Posted by: cjm at March 17, 2005 7:56 AM

I do find the term "lifetime ban" always amusing when used in baseball (see Howe, Steve and Strawberry, Darryl)

Posted by: Chrees at March 17, 2005 8:56 AM

cjm - I bet some player develops a cancer and sues both his team and baseball somewhere down the line.

Chrees - I don't like the cocaine comparison because steroids actually directly affected the outcome on the field.

Posted by: chris at March 17, 2005 9:39 AM

Of course it makes sense & of course it will never be done.

Posted by: jeff at March 17, 2005 9:57 AM

Chris, point well taken.

However, my reference wasn't about performance on the field but rather the lack of backbone by baseball's front office. A lifetime ban means nothing when you're unwilling to enforce it.

Pete Rose has been the only exception I can think of, but that is because he refused to follow the unwritten rules like the other examples.
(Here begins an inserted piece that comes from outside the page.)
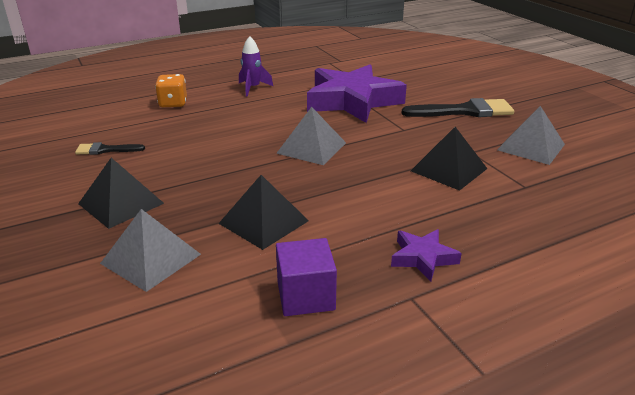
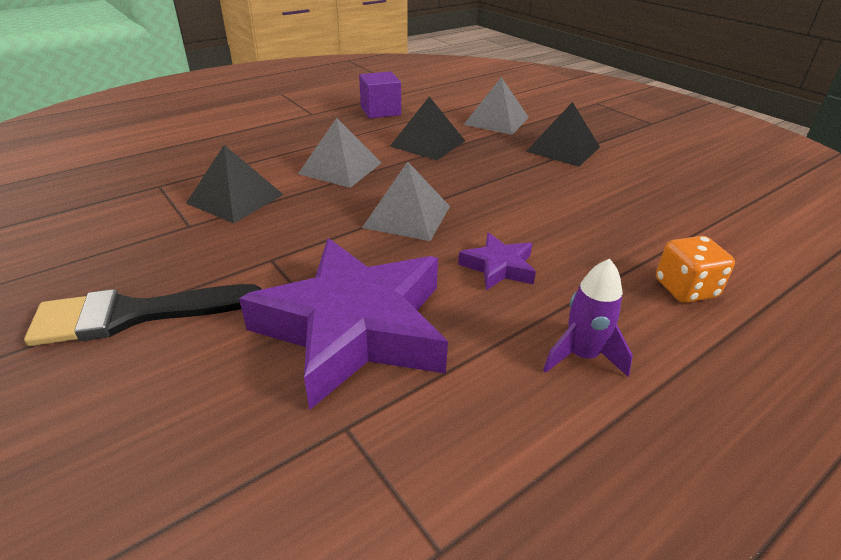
camera: 170 degrees right, 5 degrees up
(106, 150) = (657, 196): black brush -> none
(423, 258) = (296, 130): purple star -> purple star (498, 267)
(531, 147) = (92, 239): grey pyramid -> grey pyramid (340, 168)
Posted by: Chrees at March 17, 2005 10:59 AM

Why a second chance? It's not as if the players don't know what they're doing the first time. Immediate ban for all players who use steroids or any other performance enhancing substance stronger than coffee.

Okay, there has to be some guidelines for drugs used to treat injury or help a player play hurt, but that's under a doctor's prescription and can be monitored.